This genuinely blows my mind that it’s even controversial.
I have a white Kenyan friend. I have a friend whose family is originally from Pakistan but who was born and raised in Zimbabwe and considers themselves Zimbabwean. Another friend’s family is ethnically Indian but they grew up in Uganda, so of course they see themselves as Ugandan.
Nationality is not the same thing as ethnicity.
You can be ethnically Indian and nationally Ugandan. Ethnically Pakistani and nationally Zimbabwean. Ethnically white and nationally Kenyan. These are not contradictions unless you have a very narrow view of what a country “looks like”.
I honestly think this is quite a small-minded British/English way of seeing the world sometimes - this idea that nationality must match one particular ethnicity or appearance. Huge parts of the world are multicultural, multi-ethnic societies shaped by migration, empire, trade, displacement and generations of shared history.

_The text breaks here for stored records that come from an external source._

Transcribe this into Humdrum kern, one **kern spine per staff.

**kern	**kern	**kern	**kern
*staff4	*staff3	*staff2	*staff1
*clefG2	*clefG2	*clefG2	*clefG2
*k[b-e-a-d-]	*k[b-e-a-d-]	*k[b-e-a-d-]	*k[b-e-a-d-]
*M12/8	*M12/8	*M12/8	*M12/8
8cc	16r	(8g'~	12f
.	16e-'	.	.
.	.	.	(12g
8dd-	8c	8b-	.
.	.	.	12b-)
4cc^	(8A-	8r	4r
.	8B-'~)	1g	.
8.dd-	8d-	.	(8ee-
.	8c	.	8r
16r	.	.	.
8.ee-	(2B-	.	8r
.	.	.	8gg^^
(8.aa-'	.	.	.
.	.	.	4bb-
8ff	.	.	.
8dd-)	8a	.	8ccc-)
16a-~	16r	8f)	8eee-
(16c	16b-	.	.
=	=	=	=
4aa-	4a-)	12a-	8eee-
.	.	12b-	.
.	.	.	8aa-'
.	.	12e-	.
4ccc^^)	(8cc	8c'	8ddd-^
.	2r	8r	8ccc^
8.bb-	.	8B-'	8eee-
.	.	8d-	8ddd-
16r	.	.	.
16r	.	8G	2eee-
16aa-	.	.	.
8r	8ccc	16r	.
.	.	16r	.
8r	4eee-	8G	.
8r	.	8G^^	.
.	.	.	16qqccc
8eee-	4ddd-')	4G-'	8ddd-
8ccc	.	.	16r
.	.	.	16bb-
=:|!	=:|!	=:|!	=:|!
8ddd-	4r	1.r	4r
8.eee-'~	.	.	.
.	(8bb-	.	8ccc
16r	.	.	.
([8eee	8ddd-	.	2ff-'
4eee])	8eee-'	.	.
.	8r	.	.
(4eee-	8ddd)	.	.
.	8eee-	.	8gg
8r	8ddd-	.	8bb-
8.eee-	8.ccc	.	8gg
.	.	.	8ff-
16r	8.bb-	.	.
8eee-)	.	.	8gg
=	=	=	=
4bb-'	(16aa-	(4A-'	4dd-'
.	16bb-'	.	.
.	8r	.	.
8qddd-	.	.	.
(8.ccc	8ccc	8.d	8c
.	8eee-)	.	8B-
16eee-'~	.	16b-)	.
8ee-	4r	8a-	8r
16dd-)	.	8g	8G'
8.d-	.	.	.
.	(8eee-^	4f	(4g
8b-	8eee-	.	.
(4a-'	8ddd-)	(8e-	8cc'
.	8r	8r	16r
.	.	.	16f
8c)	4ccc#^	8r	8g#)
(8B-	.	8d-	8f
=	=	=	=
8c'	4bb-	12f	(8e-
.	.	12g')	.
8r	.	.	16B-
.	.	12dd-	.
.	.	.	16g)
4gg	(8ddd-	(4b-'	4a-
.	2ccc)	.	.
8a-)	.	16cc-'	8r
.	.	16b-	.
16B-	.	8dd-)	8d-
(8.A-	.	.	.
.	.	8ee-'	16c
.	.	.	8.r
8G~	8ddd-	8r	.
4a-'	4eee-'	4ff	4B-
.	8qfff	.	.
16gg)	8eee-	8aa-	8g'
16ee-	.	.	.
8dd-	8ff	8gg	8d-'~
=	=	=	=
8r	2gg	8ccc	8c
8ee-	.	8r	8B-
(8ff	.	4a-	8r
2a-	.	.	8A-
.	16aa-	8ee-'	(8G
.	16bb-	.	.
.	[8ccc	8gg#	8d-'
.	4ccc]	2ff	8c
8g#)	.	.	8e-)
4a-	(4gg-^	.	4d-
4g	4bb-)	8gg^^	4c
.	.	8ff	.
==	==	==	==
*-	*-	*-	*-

If someone was born somewhere, raised there, speaks like everyone else there, shares the culture and sees that country as home, why on earth would they not identify as being from that country?
People seem to hear “I’m Kenyan” and think the person is making a claim about race, when actually they’re talking about nationality, culture, upbringing and identity.
The constant “but where are you REALLY from?” attitude is exhausting and, frankly, reveals more about the person asking than the person answering.